→ The task
Line by line, retype the material with nothing left out.

→ Task inputs

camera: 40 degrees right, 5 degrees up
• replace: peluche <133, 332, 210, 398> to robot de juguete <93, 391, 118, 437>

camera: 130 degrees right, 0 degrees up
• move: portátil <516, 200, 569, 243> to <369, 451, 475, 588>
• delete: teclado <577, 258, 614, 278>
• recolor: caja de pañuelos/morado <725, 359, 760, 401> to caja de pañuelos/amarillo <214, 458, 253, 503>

→ Task solution
camera: 40 degrees right, 5 degrees up
• replace: peluche <133, 332, 210, 398> to robot de juguete <93, 391, 118, 437>

camera: 130 degrees right, 0 degrees up
• move: portátil <516, 200, 569, 243> to <369, 451, 475, 588>
• delete: teclado <577, 258, 614, 278>
• recolor: caja de pañuelos/morado <725, 359, 760, 401> to caja de pañuelos/amarillo <214, 458, 253, 503>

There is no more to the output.